O Álvaro, a Europa e os apoios ao investimento
Nas jornadas parlamentares conjuntas do PSD e do CDS, realizadas no passado fim de semana, Álvaro Santos Pereira resolveu lançar um forte ataque à burocracia, a qual, na sua opinião, tem representado um forte entrave à concretização de investimento em Portugal. Disse-nos Álvaro, entre outras coisas, que “a Europa tem de perceber que Portugal e os países em dificuldades precisam da possibilidade de ter apoios para o investimento”.
Independentemente do papel que a burocracia representa enquanto entrave à realização de investimento por parte das empresas, julgo que é, pelo menos, discutível que neste momento este seja o principal obstáculo à realização de investimento. Problemas de tesouraria, designadamente falta de liquidez e dificuldades no acesso ao crédito poderão, eventualmente, ser mais preocupantes neste momento, mas Álvaro lá saberá.
Seja como for, a verdade é que não foi nenhum burocrata na Europa (essa entidade distante a que Álvaro se refere) que criou qualquer regra “técnica”, “teórica” ou “tecnocrática” que congelou o QREN e por essa via impediu a concretização de projetos de investimento. Não foi nenhum burocrata sentado num gabinete em Bruxelas que ordenou o abandono de projetos que iriam criar emprego e dinamizar a nossa economia, alguns dos quais já se encontravam em execução e cujo cancelamento representou avultados prejuízos para a nossa economia. Em bom rigor e ao contrário do que disse Álvaro, a “Europa” sempre deu a Portugal a “possibilidade de ter apoios para o investimento”.

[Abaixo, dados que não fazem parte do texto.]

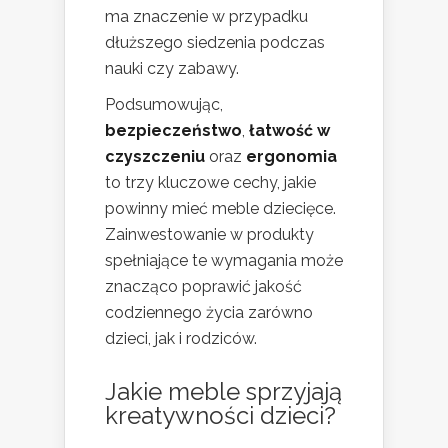
ma znaczenie w przypadku
dłuższego siedzenia podczas
nauki czy zabawy.
Podsumowując,
bezpieczeństwo
,
łatwość w
czyszczeniu
oraz
ergonomia
to trzy kluczowe cechy, jakie
powinny mieć meble dziecięce.
Zainwestowanie w produkty
spełniające te wymagania może
znacząco poprawić jakość
codziennego życia zarówno
dzieci, jak i rodziców.
Jakie meble sprzyjają
kreatywności dzieci?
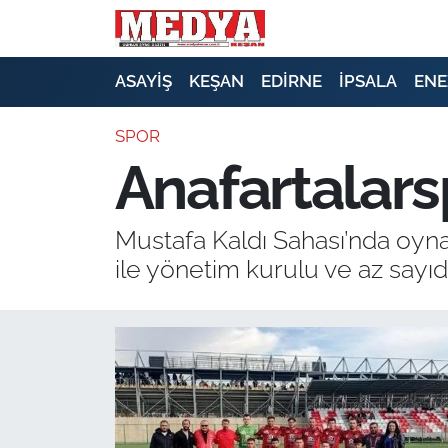
KEŞAN
ASAYİŞ
KEŞAN
EDİRNE
İPSALA
ENE
E-GAZETE
SPOR
Anafartalars
ASAYİŞ
SİYASET
Mustafa Kaldı Sahası’nda oyn
ile yönetim kurulu ve az sayıda
GÜNDEM
EKONOMİ
SAĞLIK
EĞİTİM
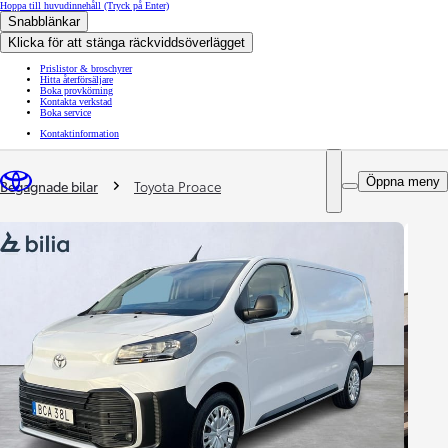
Hoppa till huvudinnehåll
(Tryck på Enter)
Snabblänkar
Klicka för att stänga räckviddsöverlägget
Prislistor & broschyrer
Hitta återförsäljare
Boka provkörning
Kontakta verkstad
Boka service
Kontaktinformation
You are here
:
Öppna meny
Begagnade bilar
Toyota Proace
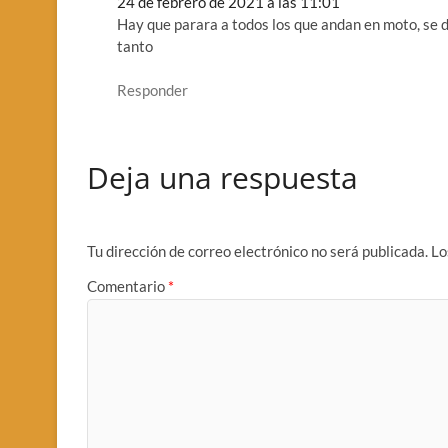
24 de febrero de 2021 a las 11:01
Hay que parara a todos los que andan en moto, se d
tanto
Responder
Deja una respuesta
Tu dirección de correo electrónico no será publicada.
Lo
Comentario
*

Foi este Governo, por opção própria, que resolveu congelar o QREN, bem como suspender e eliminar centenas de projetos de investimento numa lamentável “operação limpeza”. Tudo em nome de uma “reprogramação do QREN” cujos resultados práticos são tão parcos que não justificariam uma suspensão do normal funcionamento do QREN por um dia sequer.
É preciso não esquecer, também, que a “Europa” a que Álvaro se refere como sendo criadora de obstáculos ao dinamismo da nossa economia ofereceu-nos, pouco após a entrada em funções deste Governo, condições mais favoráveis para a obtenção de apoios comunitários, o que torna tudo isto ainda mais absurdo.
Ainda no plano europeu, importa realçar que a “Europa” já percebeu há muito que o caminho passa pela desburocratização e simplificação de regras e de procedimentos. Com a colaboração dos Estados-membros, foram desenhadas soluções e alternativas no sentido de simplificar o acesso a financiamento comunitário, o que permitiu à Comissão Europeia, em junho de 2011, apresentar uma proposta de quadro financeiro plurianual em que a simplificação é precisamente um dos conceitos dominantes. No mesmo sentido, a revisão do Regulamento Financeiro da Comissão Europeia, que entrou em vigor recentemente, permitirá a introdução, já a partir do próximo dia 1 de janeiro, de um importante conjunto de medidas de simplificação e agilização de projetos co-financiados.
Face a tudo isto, falar em “burocracia” de origem europeia como a causa da redução do investimento por parte das empresas, ou alegar que a Europa está, de algum modo, a impedir ou obstaculizar o acesso a apoios ao investimento é algo que só pode vir de alguém que está completamente desligado da realidade.
O grau de delírio atual só conseguirá ser superado se, daqui a alguns meses, quando a Comissão Europeia implementar as medidas de simplificação acima referidas, Álvaro tentar chamar a si algum tipo de mérito por melhorias que estão a ser preparadas desde o tempo em que o atual Ministro era um professor em Vancouver com saudades de pastéis de nata.